On the last trading day of the week, cryptocurrency markets moved quietly amid ongoing uncertainty. Fresh economic data out of Japan and rising tensions in Iran have together fostered a cautious mood across investors. The leading cryptocurrency, BTC, struggled to break above the $78,700 mark reached Thursday, as the upward momentum seen since late March began losing steam at the start of this week.
Japan inflation outpaces forecasts, sparks crypto volatility
Japan, one of the world’s largest economies and closely watched by crypto investors, delivered inflation figures above expectations in March. The Services Sector Wage Index rose 3.1%, signaling ongoing price pressures within the sector. Additionally, core inflation rebounded for the first time in five months, reaching 1.8%, while overall inflation climbed to 1.5%. Despite these increases, both remain below the Bank of Japan’s 2% target. Excluding fresh food and energy, the so-called ‘core-core’ inflation actually fell to 2.4%, its lowest since October 2024.
These numbers, together with swings in the yen and shifting appetite for Japanese assets, applied notable pressure to crypto prices. Investors have flagged the risk that rising energy costs, alongside higher inflation in Japan, could further strain markets.
Geopolitical risks weigh on outlook
Tensions in Iran continued to cast a shadow over markets, especially as disruptions in oil transit through the Strait of Hormuz intensified concerns. According to coverage from Axios, Iran laid additional naval mines in the strait this week, significantly curbing commercial activity through a channel that carries nearly 20% of the world’s seaborne oil. The U.S. Department of Defense informed Congress that clearing these mines could take at least six months even after hostilities end.
Oil prices have surged dramatically under these pressures. The WTI contract has gained over 40% since the end of February, reaching as high as $96 per barrel.
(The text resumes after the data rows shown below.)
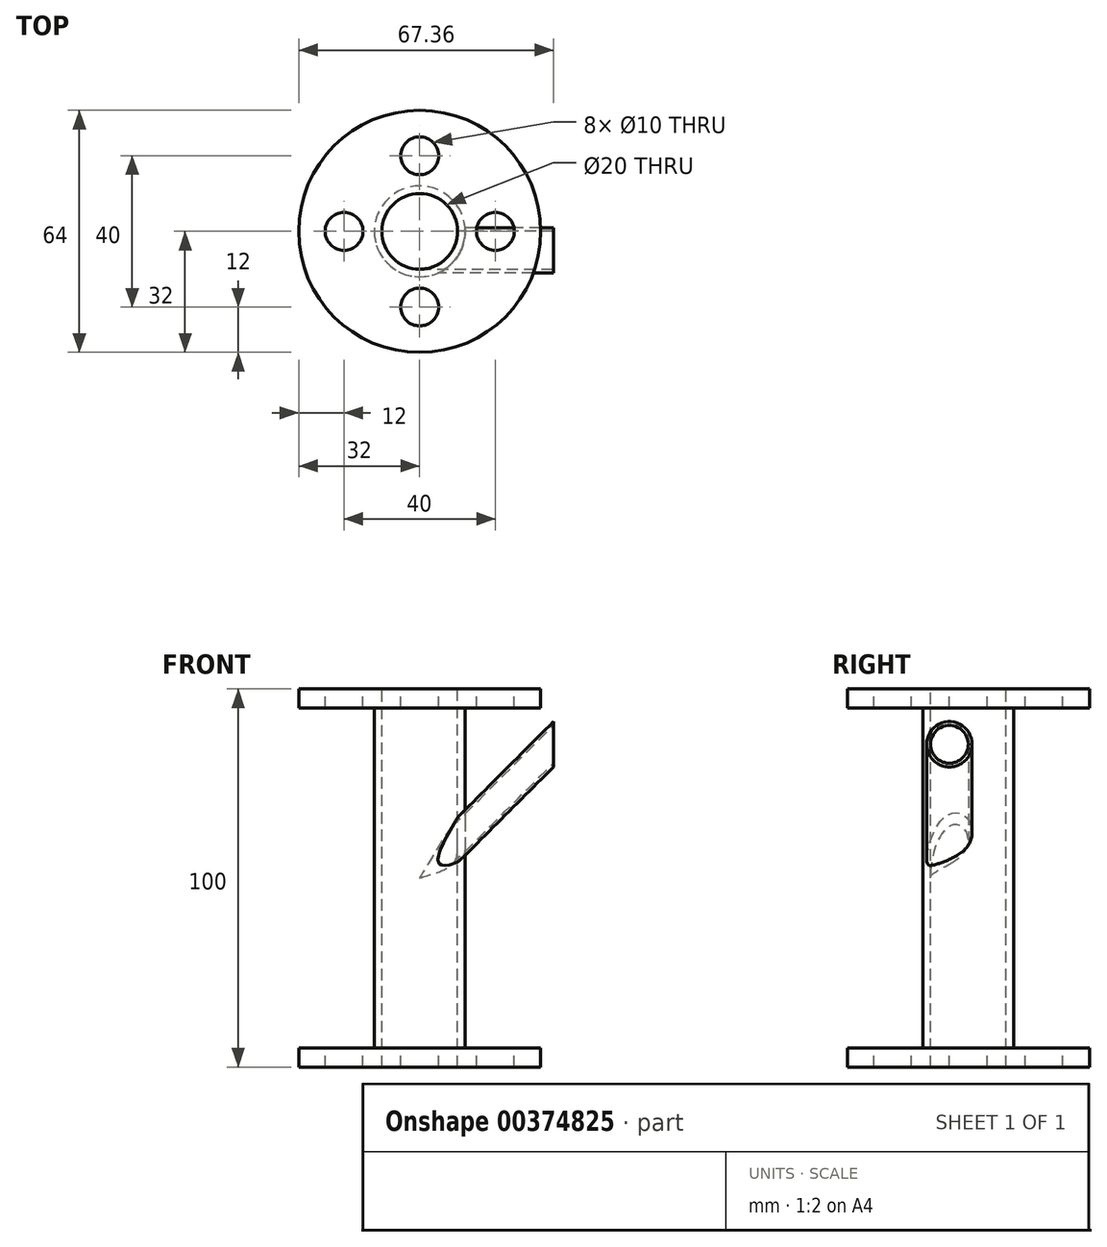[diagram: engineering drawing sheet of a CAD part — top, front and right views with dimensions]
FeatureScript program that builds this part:
annotation { "Feature Type Name" : "Feature", "Feature Type Description" : "" }
export const myFeature = defineFeature(function(context is Context, id is Id, definition is map)
    precondition{}
    {
        {
            var Q0;
            Q0=qCreatedBy(makeId("Top.planeOp"),FACE);
            var sketch = newSketch(context, id + "F0", { "sketchPlane" : qUnion([Q0])});
            skCircle(sketch, "E0", {"center": v(0, 0) * mm, "radius": 12 * mm});
            skSolve(sketch);
        }
        {
            var Q0;
            Q0=qSketchRegion(id+"F0",true);
            extrude(context, id + "F1", {"entities" : qUnion([Q0]), "depth" : 100 * mm, "offsetDistance" : 25 * mm});
        }
        {
            var Q0;
            Q0=makeQuery(id+"F1.opExtrude","CAP_FACE",FACE,{"disambiguationData":[OSD([sQuery(id+"F0.wireOp",EDGE,"E0")])],"isStart":false});
            var sketch = newSketch(context, id + "F2", { "sketchPlane" : qUnion([Q0])});
            skCircle(sketch, "E1", {"center": v(0, 0) * mm, "radius": 10 * mm});
            skSolve(sketch);
        }
        {
            var Q0;
            Q0=makeQuery(id+"F2.imprint","IMPRINT",FACE,{"disambiguationData":[TD([[makeQuery(id+"F2.imprint","IMPRINT",EDGE,{"derivedFrom":sQuery(id+"F2.wireOp",EDGE,"E1")}),1.0]])]});
            var Q1;
            Q1=makeQuery(id+"F1.opExtrude","CAP_FACE",FACE,{"disambiguationData":[OSD([sQuery(id+"F0.wireOp",EDGE,"E0")])],"isStart":true});
            extrude(context, id + "F3", {"entities" : qUnion([Q0]), "operationType" : NewBodyOperationType.REMOVE, "endBound" : BoundingType.UP_TO_SURFACE, "oppositeDirection" : true, "depth" : 25 * mm, "endBoundEntityFace" : qUnion([Q1]), "offsetDistance" : 25 * mm});
        }
        {
            var Q0;
            Q0=makeQuery(id+"F1.opExtrude","CAP_FACE",FACE,{"disambiguationData":[OSD([sQuery(id+"F0.wireOp",EDGE,"E0")])],"isStart":true});
            var sketch = newSketch(context, id + "F4", { "sketchPlane" : qUnion([Q0])});
            skCircle(sketch, "E2", {"center": v(0, 0) * mm, "radius": 32 * mm});
            skSolve(sketch);
        }
        {
            var Q0;
            Q0=makeQuery(id+"F4.imprint","IMPRINT",FACE,{"disambiguationData":[TD([[makeQuery(id+"F4.imprint","IMPRINT",EDGE,{"derivedFrom":sQuery(id+"F4.wireOp",EDGE,"E2")}),1.0]])]});
            extrude(context, id + "F5", {"entities" : qUnion([Q0]), "operationType" : NewBodyOperationType.ADD, "oppositeDirection" : true, "depth" : 5 * mm, "offsetDistance" : 25 * mm});
        }
        {
            var Q0;
            Q0=makeQuery(id+"F1.opExtrude","CAP_FACE",FACE,{"disambiguationData":[OSD([sQuery(id+"F0.wireOp",EDGE,"E0")])],"isStart":false});
            var sketch = newSketch(context, id + "F6", { "sketchPlane" : qUnion([Q0])});
            skCircle(sketch, "E3", {"center": v(0, 0) * mm, "radius": 32 * mm});
            skSolve(sketch);
        }
        {
            var Q0;
            Q0=makeQuery(id+"F6.imprint","IMPRINT",FACE,{"disambiguationData":[TD([[makeQuery(id+"F6.imprint","IMPRINT",EDGE,{"derivedFrom":sQuery(id+"F6.wireOp",EDGE,"E3")}),1.0]])]});
            extrude(context, id + "F7", {"entities" : qUnion([Q0]), "operationType" : NewBodyOperationType.ADD, "oppositeDirection" : true, "depth" : 5 * mm, "offsetDistance" : 25 * mm});
        }
        {
            var Q0;
            {var subQ0=sQuery(id+"F0.wireOp",EDGE,"E0");Q0=makeQuery(id+"F7.boolean.opBoolean","MERGE",FACE,{"derivedFrom":[makeQuery(id+"F1.opExtrude","CAP_FACE",FACE,{"disambiguationData":[OSD([subQ0])],"isStart":false}),makeQuery(id+"F7.opExtrude","CAP_FACE",FACE,{"disambiguationData":[OSD([subQ0,sQuery(id+"F6.wireOp",EDGE,"E3")])],"isStart":true})]});}
            var sketch = newSketch(context, id + "F8", { "sketchPlane" : qUnion([Q0])});
            skCircle(sketch, "E4", {"center": v(0, 20) * mm, "radius": 5 * mm});
            skCircle(sketch, "E5.1.0", {"center": v(-20, 0) * mm, "radius": 5 * mm});
            skCircle(sketch, "E5.2.0", {"center": v(0, -20) * mm, "radius": 5 * mm});
            skCircle(sketch, "E5.3.0", {"center": v(20, 0) * mm, "radius": 5 * mm});
            skPoint(sketch, "E5.center", {"position": v(0, 0) * mm});
            skSolve(sketch);
        }
        {
            var Q0;
            Q0=qSketchRegion(id+"F8",true);
            var Q1;
            {var subQ0=sQuery(id+"F0.wireOp",EDGE,"E0");Q1=makeQuery(id+"F5.boolean.opBoolean","MERGE",FACE,{"derivedFrom":[makeQuery(id+"F1.opExtrude","CAP_FACE",FACE,{"disambiguationData":[OSD([subQ0])],"isStart":true}),makeQuery(id+"F5.opExtrude","CAP_FACE",FACE,{"disambiguationData":[OSD([subQ0,sQuery(id+"F4.wireOp",EDGE,"E2")])],"isStart":true})]});}
            extrude(context, id + "F9", {"entities" : qUnion([Q0]), "operationType" : NewBodyOperationType.REMOVE, "endBound" : BoundingType.UP_TO_SURFACE, "oppositeDirection" : true, "depth" : 25 * mm, "endBoundEntityFace" : qUnion([Q1]), "offsetDistance" : 25 * mm});
        }
        {
            var Q0;
            Q0=qCreatedBy(makeId("Right.planeOp"),FACE);
            var sketch = newSketch(context, id + "F10", { "sketchPlane" : qUnion([Q0])});
            skLineSegment(sketch, "E6", {"start": v(0, 0) * mm, "end": v(0, 50) * mm});
            skLineSegment(sketch, "E7", {"start": v(0, 50) * mm, "end": v(-5, 50) * mm});
            skCircle(sketch, "E8", {"center": v(-5, 50) * mm, "radius": 6 * mm});
            skSolve(sketch);
        }
        {
            var Q0;
            Q0=qCreatedBy(makeId("Front.planeOp"),FACE);
            cPlane(context, id + "F11", {"entities" : qUnion([Q0]), "cplaneType" : CPlaneType.OFFSET, "offset" : 5 * mm, "width" : 150 * mm, "height" : 150 * mm});
        }
        {
            var Q0;
            Q0=qCreatedBy(id+"F11.planeOp",FACE);
            var sketch = newSketch(context, id + "F12", { "sketchPlane" : qUnion([Q0])});
            skLineSegment(sketch, "E9", {"start": v(0, 50) * mm, "end": v(35.36, 85.36) * mm});
            skSolve(sketch);
        }
        {
            var Q0;
            Q0=makeQuery(id+"F10.imprint","IMPRINT",FACE,{"disambiguationData":[TD([[makeQuery(id+"F10.imprint","IMPRINT",EDGE,{"derivedFrom":sQuery(id+"F10.wireOp",EDGE,"E8")}),1.0]])]});
            var Q1;
            Q1=sQuery(id+"F12.wireOp",EDGE,"E9");
            sweep(context, id + "F13", {"operationType" : NewBodyOperationType.ADD, "profiles" : qUnion([Q0]), "path" : qUnion([Q1])});
        }
        {
            var Q0;
            Q0=makeQuery(id+"F13.opSweep","CAP_FACE",FACE,{"disambiguationData":[OSD([sQuery(id+"F10.wireOp",EDGE,"E8"),sQuery(id+"F12.wireOp",VERTEX,"E9.end")])],"isStart":false});
            var sketch = newSketch(context, id + "F14", { "sketchPlane" : qUnion([Q0])});
            skCircle(sketch, "E10", {"center": v(-5, 85.36) * mm, "radius": 5 * mm});
            skSolve(sketch);
        }
        {
            var Q0;
            Q0=makeQuery(id+"F14.imprint","IMPRINT",FACE,{"disambiguationData":[TD([[makeQuery(id+"F14.imprint","IMPRINT",EDGE,{"derivedFrom":sQuery(id+"F14.wireOp",EDGE,"E10")}),1.0]])]});
            var Q1;
            Q1 = qConstructionFilter(qBodyType(qCreatedBy(id + "F12" ,EDGE), BodyType.WIRE), ConstructionObject.NO);
            sweep(context, id + "F15", {"operationType" : NewBodyOperationType.REMOVE, "profiles" : qUnion([Q0]), "path" : qUnion([Q1])});
        }
        {
            var Q0;
            {var subQ0=sQuery(id+"F0.wireOp",EDGE,"E0");Q0=makeQuery(id+"F7.boolean.opBoolean","MERGE",FACE,{"derivedFrom":[makeQuery(id+"F1.opExtrude","CAP_FACE",FACE,{"disambiguationData":[OSD([subQ0])],"isStart":false}),makeQuery(id+"F7.opExtrude","CAP_FACE",FACE,{"disambiguationData":[OSD([subQ0,sQuery(id+"F6.wireOp",EDGE,"E3")])],"isStart":true})]});}
            var sketch = newSketch(context, id + "F16", { "sketchPlane" : qUnion([Q0])});
            skCircle(sketch, "E11", {"center": v(0, 0) * mm, "radius": 10 * mm});
            skSolve(sketch);
        }
        {
            var Q0;
            Q0 = qSketchRegion(id + "F16", true);
            extrude(context, id + "F17", {"entities" : qUnion([Q0]), "operationType" : NewBodyOperationType.REMOVE, "oppositeDirection" : true, "depth" : 100 * mm, "offsetDistance" : 25 * mm});
        }
    });
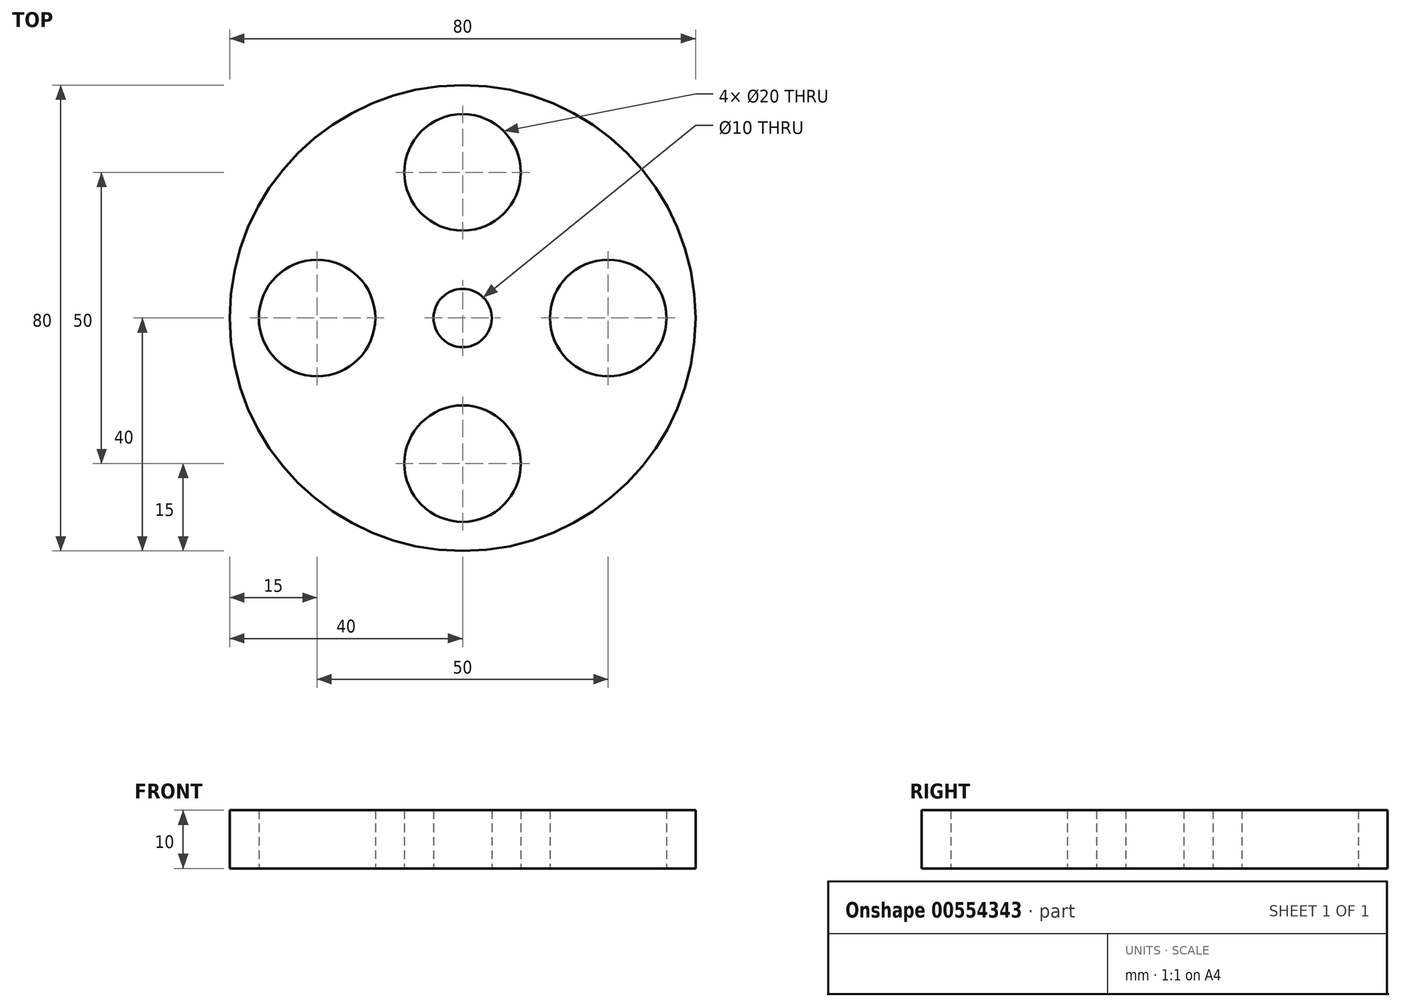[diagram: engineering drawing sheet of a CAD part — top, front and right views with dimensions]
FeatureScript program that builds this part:
annotation { "Feature Type Name" : "Feature", "Feature Type Description" : "" }
export const myFeature = defineFeature(function(context is Context, id is Id, definition is map)
    precondition{}
    {
        {
            var Q0;
            Q0=qCreatedBy(makeId("Top.planeOp"),FACE);
            var sketch = newSketch(context, id + "F0", { "sketchPlane" : qUnion([Q0])});
            skCircle(sketch, "E0", {"center": v(0, 0) * mm, "radius": 40 * mm});
            skCircle(sketch, "E1", {"center": v(-25, 0) * mm, "radius": 10 * mm});
            skCircle(sketch, "E2", {"center": v(0, 25) * mm, "radius": 10 * mm});
            skCircle(sketch, "E3", {"center": v(25, 0) * mm, "radius": 10 * mm});
            skCircle(sketch, "E4", {"center": v(0, -25) * mm, "radius": 10 * mm});
            skCircle(sketch, "E5", {"center": v(0, 0) * mm, "radius": 25 * mm, "construction": true});
            skCircle(sketch, "E6", {"center": v(0, 0) * mm, "radius": 5 * mm});
            skSolve(sketch);
        }
        {
            var Q0;
            Q0 = qSketchRegion(id + "F0", true);
            extrude(context, id + "F1", {"entities" : qUnion([Q0]), "depth" : 10 * mm, "offsetDistance" : 25 * mm});
        }
    });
This rapid escalation has direct consequences for heavily oil-dependent countries such as Japan, potentially reinforcing stubborn inflation at home and globally.
Eyes on the next Bank of Japan meeting
Market attention now turns to the upcoming critical meeting of the Bank of Japan. According to analysts cited by InvestingLive, the central bank is expected to keep rates steady for now, but may adopt a more hawkish tone, signaling possible rate hikes in the near future. With inflation risks driven by geopolitical tensions, speculation is rising that a rate increase could come as early as June.
Analysts note that if the Bank of Japan toughens its rhetoric or flags higher rates, the yen could appreciate sharply, triggering pronounced volatility across global markets.
Recent data from the CFTC shows that most speculative positions on the Japanese yen are currently short. Should the central bank surprise markets with a rate hike or hawkish messaging, a sudden and robust surge in yen buying could follow in the short term.
Historically, the yen has been a preferred funding currency for acquiring riskier assets. Any swift appreciation could therefore elevate risk aversion, leading to selling pressure not just in crypto but across a range of financial instruments.
BTC ended the week trading sideways near $77,800, maintaining a cautious stance. Ethereum, meanwhile, hovered near $2,300, posting a modest loss of 0.8% for the day. BTC saw a smaller daily dip, with its decline limited to 0.6%.